Massed bagles launch their attack
Antivirus experts have declared today as 'Bagle day' after discovering three variants of the virus within a few hours.
The variants apparently modify themselves by stealing file icons stored on hard drives and attach them to the emails they spread with. The laboratory technicians at F-Secure found one of the variants (Bagle.AV) on a Web site accessed by another version of the virus.
Bagle.AV, the company said on its Web log, was likely to be a prototype as it only sent itself to a limited number of email addresses. The virus even borrowed an F-Secure icon when it sent itself.
"This is probably a test variant because it just has a bunch of addresses in its email folder," said Patrik Runald, technical manager for F-Secure. "The others are self-perpetuating viruses that travel via email and peer-to-peer file sharing folders."
According to the firm, Bagle.AT appeared shortly afterwards and was causing 36 percent of the company's virus reports at the time of writing. F-Secure said that Bagle.AT, which was given a level-two threat alert, was number one in the virus statistics today.

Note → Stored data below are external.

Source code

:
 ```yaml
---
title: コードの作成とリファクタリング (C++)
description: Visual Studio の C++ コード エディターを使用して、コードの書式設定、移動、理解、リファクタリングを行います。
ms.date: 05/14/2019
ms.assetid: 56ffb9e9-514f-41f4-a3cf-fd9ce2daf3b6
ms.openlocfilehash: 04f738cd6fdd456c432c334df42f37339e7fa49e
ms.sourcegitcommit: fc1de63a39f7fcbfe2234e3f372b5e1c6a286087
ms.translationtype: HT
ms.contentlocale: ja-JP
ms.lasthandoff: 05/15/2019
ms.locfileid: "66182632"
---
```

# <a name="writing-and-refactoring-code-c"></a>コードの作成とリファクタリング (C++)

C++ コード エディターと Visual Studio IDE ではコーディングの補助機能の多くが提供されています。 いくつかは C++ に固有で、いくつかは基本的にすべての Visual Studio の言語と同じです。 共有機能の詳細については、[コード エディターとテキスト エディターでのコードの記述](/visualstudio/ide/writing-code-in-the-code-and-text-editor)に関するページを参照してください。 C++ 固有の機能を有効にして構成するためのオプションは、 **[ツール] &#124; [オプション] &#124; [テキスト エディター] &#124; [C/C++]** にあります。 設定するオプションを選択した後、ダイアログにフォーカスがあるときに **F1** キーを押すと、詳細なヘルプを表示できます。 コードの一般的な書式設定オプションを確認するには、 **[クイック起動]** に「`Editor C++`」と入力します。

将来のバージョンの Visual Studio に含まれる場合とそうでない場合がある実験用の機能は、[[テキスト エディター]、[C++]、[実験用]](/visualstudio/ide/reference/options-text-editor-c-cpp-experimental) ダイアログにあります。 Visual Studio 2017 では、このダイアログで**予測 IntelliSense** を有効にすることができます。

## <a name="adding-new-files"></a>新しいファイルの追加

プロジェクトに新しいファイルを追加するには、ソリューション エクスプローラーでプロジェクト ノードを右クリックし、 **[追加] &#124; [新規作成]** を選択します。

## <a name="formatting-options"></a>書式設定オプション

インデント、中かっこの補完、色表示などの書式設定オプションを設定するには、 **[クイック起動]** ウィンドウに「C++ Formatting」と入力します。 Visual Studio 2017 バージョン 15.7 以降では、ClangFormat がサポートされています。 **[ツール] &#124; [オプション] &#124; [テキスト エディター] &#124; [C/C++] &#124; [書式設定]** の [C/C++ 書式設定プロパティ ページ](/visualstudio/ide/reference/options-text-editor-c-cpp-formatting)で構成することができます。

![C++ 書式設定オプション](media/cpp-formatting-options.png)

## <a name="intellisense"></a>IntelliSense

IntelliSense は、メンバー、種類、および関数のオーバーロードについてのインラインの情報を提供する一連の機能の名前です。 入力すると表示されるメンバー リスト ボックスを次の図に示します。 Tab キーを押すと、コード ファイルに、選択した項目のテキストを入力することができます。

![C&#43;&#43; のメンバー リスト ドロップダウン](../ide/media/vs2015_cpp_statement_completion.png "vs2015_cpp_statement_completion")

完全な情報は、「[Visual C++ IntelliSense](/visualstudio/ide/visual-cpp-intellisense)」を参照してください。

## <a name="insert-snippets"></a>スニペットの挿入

The third variant of the virus, Bagle.AU, popped its head around the corner shortly afterwards. F-Secure said that the virus had the same functionality as Bagle.AT, but used a different control panel applet to execute with. Bagle.AU was ranked as number 12 in the company's virus statistics.
"It's a massmailer like .AT," said Runald. ".AU is a replicated variant, but the fundamentals of the virus are the same."